Copyright 2009 Kimberly Clay

I know it’s trite and you are probably sick to death hearing the joke, but when collecting McCoy Pottery how do you know you are getting the real McCoy? (Urghh!!). I couldn’t resist it. But truthfully, how do you know that these McCoy Pottery marks are real, or even if an item should actually have a mark?

Let’s look at some McCoy Pottery history, which will perhaps give a bit of insight as to why that question was put to you. Keep in mind that it is pieces such as McCoy pottery cookie jars and pitchers that collectors prize, rather than fine tableware or decorative items as such, and this comes from the company’s background and origins. It is very much like the history of many other American potters and ceramic businesses around that time – the turn of the 19th century to just after World War II.

It was a period that covered the horror of WWI, women’s suffrage, the frivolity of the 1920s, new art movements such as the Harlem Renaissance, Art Deco and American Modernism, the Wall Street Crash and then the Great Depression, World War II and the rise of plastics to threaten the ceramics and tableware industries. So many changes in only one generation!

First of all, to which McCoy business are we referring? JW McCoy, Brush-McCoy or Nelson McCoy? J.W. McCoy started his pottery business in Roseville Ohio in 1899. He made utilitarian pottery, such as McCoy pottery planters, pitchers and stoneware flagons. When he put it on, his kiln mark was a ‘C’ inside an ‘M’ in several designs, often with the name of the product or line underneath.
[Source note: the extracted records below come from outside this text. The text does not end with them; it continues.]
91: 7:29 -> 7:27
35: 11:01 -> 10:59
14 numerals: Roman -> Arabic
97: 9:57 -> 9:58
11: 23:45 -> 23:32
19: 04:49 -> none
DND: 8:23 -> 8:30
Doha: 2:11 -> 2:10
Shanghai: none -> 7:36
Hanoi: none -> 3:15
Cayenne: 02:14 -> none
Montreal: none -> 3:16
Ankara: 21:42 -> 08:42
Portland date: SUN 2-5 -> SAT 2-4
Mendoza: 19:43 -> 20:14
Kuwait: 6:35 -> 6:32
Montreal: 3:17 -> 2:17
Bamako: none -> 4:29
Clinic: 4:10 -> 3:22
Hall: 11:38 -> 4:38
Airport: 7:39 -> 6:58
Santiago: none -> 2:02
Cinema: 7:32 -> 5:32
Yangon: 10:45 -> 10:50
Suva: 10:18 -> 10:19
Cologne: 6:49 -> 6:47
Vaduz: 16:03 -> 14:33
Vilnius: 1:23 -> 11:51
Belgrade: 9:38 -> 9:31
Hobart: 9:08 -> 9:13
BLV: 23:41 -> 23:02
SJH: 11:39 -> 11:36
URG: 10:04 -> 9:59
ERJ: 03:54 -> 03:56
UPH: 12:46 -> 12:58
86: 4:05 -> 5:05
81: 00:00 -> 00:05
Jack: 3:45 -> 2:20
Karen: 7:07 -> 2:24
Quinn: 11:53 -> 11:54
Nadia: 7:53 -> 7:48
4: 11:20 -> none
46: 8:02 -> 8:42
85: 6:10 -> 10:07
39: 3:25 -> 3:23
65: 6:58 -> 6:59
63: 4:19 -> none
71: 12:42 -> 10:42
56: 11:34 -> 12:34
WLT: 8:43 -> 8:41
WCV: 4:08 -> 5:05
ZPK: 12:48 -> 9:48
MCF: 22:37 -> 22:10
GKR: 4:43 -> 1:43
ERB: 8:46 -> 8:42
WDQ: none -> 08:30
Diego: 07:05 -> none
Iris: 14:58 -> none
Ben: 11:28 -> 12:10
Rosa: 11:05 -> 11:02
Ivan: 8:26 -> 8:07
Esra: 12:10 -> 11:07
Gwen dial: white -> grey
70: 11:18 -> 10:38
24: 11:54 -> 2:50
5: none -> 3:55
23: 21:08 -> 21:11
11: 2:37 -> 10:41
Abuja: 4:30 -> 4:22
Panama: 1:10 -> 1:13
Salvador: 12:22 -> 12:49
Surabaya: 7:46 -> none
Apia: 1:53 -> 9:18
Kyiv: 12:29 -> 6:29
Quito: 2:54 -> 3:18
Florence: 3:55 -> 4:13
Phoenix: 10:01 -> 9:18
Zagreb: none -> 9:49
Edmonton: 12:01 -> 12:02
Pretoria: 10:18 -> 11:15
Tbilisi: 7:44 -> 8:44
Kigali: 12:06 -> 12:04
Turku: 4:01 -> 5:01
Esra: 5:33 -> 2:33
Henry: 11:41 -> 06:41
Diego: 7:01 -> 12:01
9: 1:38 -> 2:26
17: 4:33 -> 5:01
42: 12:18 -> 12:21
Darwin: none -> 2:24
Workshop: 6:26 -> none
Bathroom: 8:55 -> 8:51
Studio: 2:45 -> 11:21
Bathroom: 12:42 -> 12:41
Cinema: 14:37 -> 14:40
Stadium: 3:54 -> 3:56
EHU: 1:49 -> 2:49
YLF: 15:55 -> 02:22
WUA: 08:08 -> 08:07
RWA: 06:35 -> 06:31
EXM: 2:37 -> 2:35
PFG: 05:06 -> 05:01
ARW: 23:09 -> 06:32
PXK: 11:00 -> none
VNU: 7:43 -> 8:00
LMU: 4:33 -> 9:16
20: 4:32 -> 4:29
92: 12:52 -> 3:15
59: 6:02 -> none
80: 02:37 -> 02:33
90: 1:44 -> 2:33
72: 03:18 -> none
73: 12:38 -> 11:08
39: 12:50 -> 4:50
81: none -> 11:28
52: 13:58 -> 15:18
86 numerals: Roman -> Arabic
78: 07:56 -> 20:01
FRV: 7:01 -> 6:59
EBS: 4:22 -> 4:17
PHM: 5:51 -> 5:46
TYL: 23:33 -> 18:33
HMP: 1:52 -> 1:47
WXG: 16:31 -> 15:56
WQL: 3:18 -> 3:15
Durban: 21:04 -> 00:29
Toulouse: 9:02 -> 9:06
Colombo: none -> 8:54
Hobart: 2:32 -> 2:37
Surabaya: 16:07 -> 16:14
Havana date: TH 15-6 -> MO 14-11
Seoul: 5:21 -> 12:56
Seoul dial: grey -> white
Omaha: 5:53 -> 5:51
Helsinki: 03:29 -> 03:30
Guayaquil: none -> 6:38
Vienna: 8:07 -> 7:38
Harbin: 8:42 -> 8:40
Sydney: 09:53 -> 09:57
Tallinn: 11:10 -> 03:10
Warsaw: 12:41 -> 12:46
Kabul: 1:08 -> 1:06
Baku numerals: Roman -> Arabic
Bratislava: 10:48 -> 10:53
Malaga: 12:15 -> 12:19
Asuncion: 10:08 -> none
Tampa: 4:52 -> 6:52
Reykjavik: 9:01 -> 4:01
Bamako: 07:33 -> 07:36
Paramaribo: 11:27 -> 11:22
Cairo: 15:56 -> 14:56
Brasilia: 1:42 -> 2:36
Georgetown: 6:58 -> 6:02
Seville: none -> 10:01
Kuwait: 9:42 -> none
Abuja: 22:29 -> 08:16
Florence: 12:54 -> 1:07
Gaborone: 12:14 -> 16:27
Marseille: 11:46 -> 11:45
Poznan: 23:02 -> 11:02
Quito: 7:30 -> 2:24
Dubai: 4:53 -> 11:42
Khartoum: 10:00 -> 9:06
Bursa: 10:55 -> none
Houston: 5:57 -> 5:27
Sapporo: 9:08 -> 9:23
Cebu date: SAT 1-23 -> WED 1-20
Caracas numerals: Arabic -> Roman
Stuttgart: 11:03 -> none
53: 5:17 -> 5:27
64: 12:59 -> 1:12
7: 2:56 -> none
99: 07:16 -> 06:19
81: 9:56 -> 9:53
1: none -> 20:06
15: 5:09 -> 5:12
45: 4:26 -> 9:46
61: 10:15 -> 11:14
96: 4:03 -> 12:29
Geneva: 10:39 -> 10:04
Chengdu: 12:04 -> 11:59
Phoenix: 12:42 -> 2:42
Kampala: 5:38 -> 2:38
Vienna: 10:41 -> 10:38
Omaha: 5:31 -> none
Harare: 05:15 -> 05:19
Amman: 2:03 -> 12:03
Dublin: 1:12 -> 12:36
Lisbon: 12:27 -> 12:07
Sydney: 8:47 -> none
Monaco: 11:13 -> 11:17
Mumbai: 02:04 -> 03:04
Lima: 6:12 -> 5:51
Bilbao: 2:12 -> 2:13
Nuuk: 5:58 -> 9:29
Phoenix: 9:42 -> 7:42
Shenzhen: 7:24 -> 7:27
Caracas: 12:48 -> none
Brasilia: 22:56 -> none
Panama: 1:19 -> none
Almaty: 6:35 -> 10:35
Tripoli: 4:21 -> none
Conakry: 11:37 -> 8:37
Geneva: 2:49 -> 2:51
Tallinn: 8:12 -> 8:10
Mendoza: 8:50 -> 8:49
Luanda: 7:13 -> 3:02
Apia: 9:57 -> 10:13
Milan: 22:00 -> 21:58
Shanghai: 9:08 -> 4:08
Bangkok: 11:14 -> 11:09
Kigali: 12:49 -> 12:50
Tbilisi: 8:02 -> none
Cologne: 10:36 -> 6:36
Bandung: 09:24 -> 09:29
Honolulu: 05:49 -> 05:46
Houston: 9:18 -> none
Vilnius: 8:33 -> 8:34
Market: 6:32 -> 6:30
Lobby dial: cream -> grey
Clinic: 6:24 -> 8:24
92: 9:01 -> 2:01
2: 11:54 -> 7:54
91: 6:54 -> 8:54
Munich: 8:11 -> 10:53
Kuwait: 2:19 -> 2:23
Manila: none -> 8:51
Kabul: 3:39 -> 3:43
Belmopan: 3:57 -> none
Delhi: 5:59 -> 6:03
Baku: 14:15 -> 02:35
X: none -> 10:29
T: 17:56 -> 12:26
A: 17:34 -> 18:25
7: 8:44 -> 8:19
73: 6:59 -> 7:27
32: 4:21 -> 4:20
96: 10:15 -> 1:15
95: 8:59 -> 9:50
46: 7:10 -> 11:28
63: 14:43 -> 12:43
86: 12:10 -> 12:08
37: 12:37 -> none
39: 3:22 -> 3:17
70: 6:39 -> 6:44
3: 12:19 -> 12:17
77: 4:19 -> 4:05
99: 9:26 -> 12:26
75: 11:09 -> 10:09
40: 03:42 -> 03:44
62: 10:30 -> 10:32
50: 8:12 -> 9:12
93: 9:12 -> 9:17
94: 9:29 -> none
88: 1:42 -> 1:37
George Brush held the stock majority in November 1911, and the company’s name was changed to Brush-McCoy. Much of the stoneware and pottery produced around this period had no kiln marks whatsoever, even before Brush added his name to the business. However, this quickly changed, and line numbers were adopted rather than the company name. If you have a piece that might be McCoy, and it has only a number such as 747 cut into the piece, it is most likely from this time period. These numbers were the only McCoy pottery marks used at the time.

When JW died in 1914, his son Nelson took over his interest, but sold it four years later. A major reason was that Nelson had started his own pottery business, one which was to become the McCoy Pottery Company. He formed the Nelson McCoy Sanitary Stoneware Company in 1910 in Roseville, Ohio. Part of their business, other than the manufacture of various forms of stoneware, was to mine and sell clay that was used by potteries in the area, such as the Roseville Pottery Company. The type of stoneware they manufactured was more of the foot warmer and storage crock type of item rather than pottery or tableware.

However, in 1925 the company decided to expand and not only extend its firing capability by commissioning a new 100 yard kiln, but also to branch out into the decorative art pottery products that the businesses to which they were supplying clay were involved. They started off by applying decoration to their jardinières, foot warmers and other functional items, and then into the more decorative art products.

As that part of the business expanded, so too did the staff involved, and artists and designers were taken on to ensure that the designs were commensurate with the marketing of these (to them) new types of products. Like most other pottery companies in the area, the original designs were natural motifs, such as berries and flowers, largely because of the fact that green and brown glazes were inexpensive and it would have been difficult to compete using the more expensive brighter colors.

The designs produced throughout the latter part of the 1920s and ’30s were functional as they had always been, but appealed to the public because they were decorative. This new approach certainly helped the company during these financially difficult times. Unlike some ceramic and pottery businesses that failed, a McCoy Pottery cookie jar or pitcher had everyday use, and were items that visitors could see being used and could admire. The fact that they also looked good was an added bonus and good selling point. Today we would call this a winning USP (unique selling point).

However, what has all this McCoy Pottery history to do with knowing you are getting the real item (I refuse to repeat the puerile joke). We are coming to that now. During the Depression, a co-op was formed, called the American Clay Products Company, whereby the products of each pottery that joined were marketed by the same sales team or salesmen in the same sales and marketing campaign. It was difficult for buyers to tell which company was selling which product, since they were all offered in the same portfolio of products.

This eventually gave rise to the development of distinctive kiln marks from those businesses within the association, and on its demise, which was inevitable because each member was vying to sell more than the other, these marks were used more extensively than those from other companies, such as the Roseville Pottery, that was not a member. To cut a long story short, it is not difficult to identify McCoy Pottery marks.

After 1940 they consisted of the name McCoy, often with ‘USA’, Made in the USA’ or some other lettering. Prior to that they were in the form of a clover and shield, and where appropriate also provided the volume of the container in gallons. The earliest McCoy pieces, with the name or ‘MC’ logo with a ‘C’ within the ‘M’, were made by JC, either on his own or as part of the aforementioned Brush-McCoy company.

Those who collect McCoy should find it relatively easy to identify the year of manufacture of the product from the McCoy pottery marks, and that is how it should be.